Aim of the exercise:
The reply should reproduce every line of the data below word for word, minus any images.

^^^^^^^^^^^^^^^^

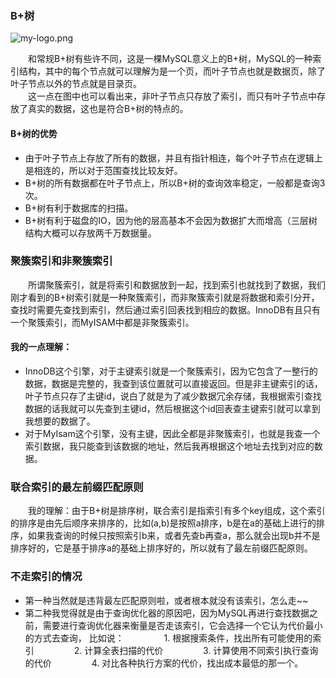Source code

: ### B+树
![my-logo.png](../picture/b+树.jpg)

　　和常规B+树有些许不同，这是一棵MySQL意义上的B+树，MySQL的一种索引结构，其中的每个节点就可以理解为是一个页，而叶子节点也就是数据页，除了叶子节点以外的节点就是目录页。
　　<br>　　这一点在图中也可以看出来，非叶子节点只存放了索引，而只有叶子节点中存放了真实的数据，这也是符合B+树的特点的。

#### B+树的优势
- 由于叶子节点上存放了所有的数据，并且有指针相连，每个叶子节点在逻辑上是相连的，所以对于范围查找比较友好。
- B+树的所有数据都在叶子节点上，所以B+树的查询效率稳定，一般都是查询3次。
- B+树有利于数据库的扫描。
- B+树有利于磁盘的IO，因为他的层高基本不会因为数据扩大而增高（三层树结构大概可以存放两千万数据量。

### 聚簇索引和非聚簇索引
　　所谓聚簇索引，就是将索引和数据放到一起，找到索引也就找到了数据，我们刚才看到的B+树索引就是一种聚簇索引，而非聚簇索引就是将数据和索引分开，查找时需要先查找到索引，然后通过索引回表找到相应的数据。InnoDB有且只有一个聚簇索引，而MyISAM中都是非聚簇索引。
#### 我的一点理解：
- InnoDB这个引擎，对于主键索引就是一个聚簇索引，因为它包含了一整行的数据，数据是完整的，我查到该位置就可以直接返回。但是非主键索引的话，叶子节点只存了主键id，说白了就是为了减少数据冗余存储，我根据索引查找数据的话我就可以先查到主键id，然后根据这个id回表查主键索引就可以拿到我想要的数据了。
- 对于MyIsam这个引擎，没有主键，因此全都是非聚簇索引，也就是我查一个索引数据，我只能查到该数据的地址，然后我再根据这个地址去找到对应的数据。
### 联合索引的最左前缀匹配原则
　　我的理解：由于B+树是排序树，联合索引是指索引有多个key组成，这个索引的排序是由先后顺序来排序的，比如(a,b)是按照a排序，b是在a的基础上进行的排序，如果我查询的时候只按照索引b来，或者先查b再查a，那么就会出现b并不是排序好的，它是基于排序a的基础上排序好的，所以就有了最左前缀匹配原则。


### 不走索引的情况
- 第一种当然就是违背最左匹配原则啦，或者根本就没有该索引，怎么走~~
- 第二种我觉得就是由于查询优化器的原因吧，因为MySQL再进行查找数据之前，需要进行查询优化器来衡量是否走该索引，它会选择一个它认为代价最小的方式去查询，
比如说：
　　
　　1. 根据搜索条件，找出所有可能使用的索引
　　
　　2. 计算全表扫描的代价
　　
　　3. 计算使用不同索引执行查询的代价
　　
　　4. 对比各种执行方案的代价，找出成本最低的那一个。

^^^^^^^^^^^^^^^^

Output of the task:
Source code

: ### B+树
![my-logo.png](../picture/b+树.jpg)

　　和常规B+树有些许不同，这是一棵MySQL意义上的B+树，MySQL的一种索引结构，其中的每个节点就可以理解为是一个页，而叶子节点也就是数据页，除了叶子节点以外的节点就是目录页。
　　<br>　　这一点在图中也可以看出来，非叶子节点只存放了索引，而只有叶子节点中存放了真实的数据，这也是符合B+树的特点的。

#### B+树的优势
- 由于叶子节点上存放了所有的数据，并且有指针相连，每个叶子节点在逻辑上是相连的，所以对于范围查找比较友好。
- B+树的所有数据都在叶子节点上，所以B+树的查询效率稳定，一般都是查询3次。
- B+树有利于数据库的扫描。
- B+树有利于磁盘的IO，因为他的层高基本不会因为数据扩大而增高（三层树结构大概可以存放两千万数据量。

### 聚簇索引和非聚簇索引
　　所谓聚簇索引，就是将索引和数据放到一起，找到索引也就找到了数据，我们刚才看到的B+树索引就是一种聚簇索引，而非聚簇索引就是将数据和索引分开，查找时需要先查找到索引，然后通过索引回表找到相应的数据。InnoDB有且只有一个聚簇索引，而MyISAM中都是非聚簇索引。
#### 我的一点理解：
- InnoDB这个引擎，对于主键索引就是一个聚簇索引，因为它包含了一整行的数据，数据是完整的，我查到该位置就可以直接返回。但是非主键索引的话，叶子节点只存了主键id，说白了就是为了减少数据冗余存储，我根据索引查找数据的话我就可以先查到主键id，然后根据这个id回表查主键索引就可以拿到我想要的数据了。
- 对于MyIsam这个引擎，没有主键，因此全都是非聚簇索引，也就是我查一个索引数据，我只能查到该数据的地址，然后我再根据这个地址去找到对应的数据。
### 联合索引的最左前缀匹配原则
　　我的理解：由于B+树是排序树，联合索引是指索引有多个key组成，这个索引的排序是由先后顺序来排序的，比如(a,b)是按照a排序，b是在a的基础上进行的排序，如果我查询的时候只按照索引b来，或者先查b再查a，那么就会出现b并不是排序好的，它是基于排序a的基础上排序好的，所以就有了最左前缀匹配原则。


### 不走索引的情况
- 第一种当然就是违背最左匹配原则啦，或者根本就没有该索引，怎么走~~
- 第二种我觉得就是由于查询优化器的原因吧，因为MySQL再进行查找数据之前，需要进行查询优化器来衡量是否走该索引，它会选择一个它认为代价最小的方式去查询，
比如说：
　　
　　1. 根据搜索条件，找出所有可能使用的索引
　　
　　2. 计算全表扫描的代价
　　
　　3. 计算使用不同索引执行查询的代价
　　
　　4. 对比各种执行方案的代价，找出成本最低的那一个。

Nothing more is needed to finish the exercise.